The tricky issue that companies face is that MDM is a genuinely large-scale endeavour, and because we all know how well giant enterprise projects usually go, they are understandably reluctant to take on an enterprise-wide project. Instead they pick off an easier piece, such as one particular data type, or perhaps a broader set of master data types but only in a subset of the enterprise, say across one division. As Jill says, such isolated initiatives won’t in themselves magically grow into enterprise MDM. There is a further danger in disconnected initiatives. At this point the vendor technology out there is at very different stages of maturity depending on what kind of data you want to tackle, and on what scale. Some vendors have a well proven customer hub technology, but with limited experience in tackling product data (and may lack key functionality to do this e.g. attribute inheritance) and usually have very limited ideas about business process workflow and data governance support. Other vendors from the PIM or the analytic MDM world usually have much better business workflow support, yet may have limited scalability e.g. you it would be a brave person who tried doing a 100 million record customer hub using a PIM product. The vendors with a CDI heritage are adding more workflow capability, and the PIM and analytic MDM vendors are working on scalability, but these are works in progress rather than completed and tested features and functions. Hence separate initiatives may end up using different technologies due to the demands of a particular area, and it would be easy to end up with one technology to handle product data, another for customer data, and maybe another where analytics were the driver.
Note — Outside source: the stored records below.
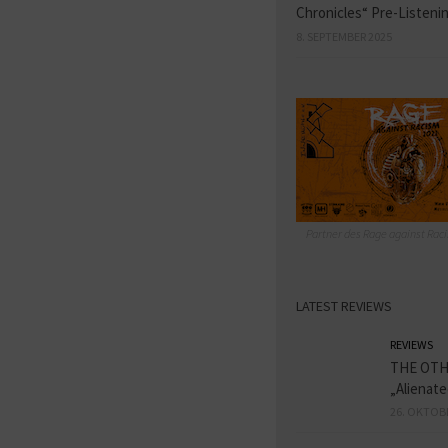
Chronicles“ Pre-Listeni
8. SEPTEMBER 2025
Partner des Rage against Raci
LATEST REVIEWS
REVIEWS
THE OT
„Alienat
26. OKTOB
In my view you need to combine an enterprise-wide vision with a practical, bite-sized approach i.e. thing big but start small. You can build a broad enterprise strategy that encompasses data governance processes for example, even if you decide to build out actual master data hubs in a stepwise fashion, beginning with certain high value data domains or company divisions that can best benefit form improve master data. However you need to keep the big picture in mind in order to avoid (or minimise) duplicate technology investments that may prove hard to fit together. There are no magic bullets here, but enterprise architects need to put in place the processes and broad strategy that will lead to a better master data in the long term ,even if the technology to deliver across the enterprise is only partly here today. Setting up proper data governance, and getting business people committed to it, should have real benefits and will be valid efforts whatever technologies are deployed.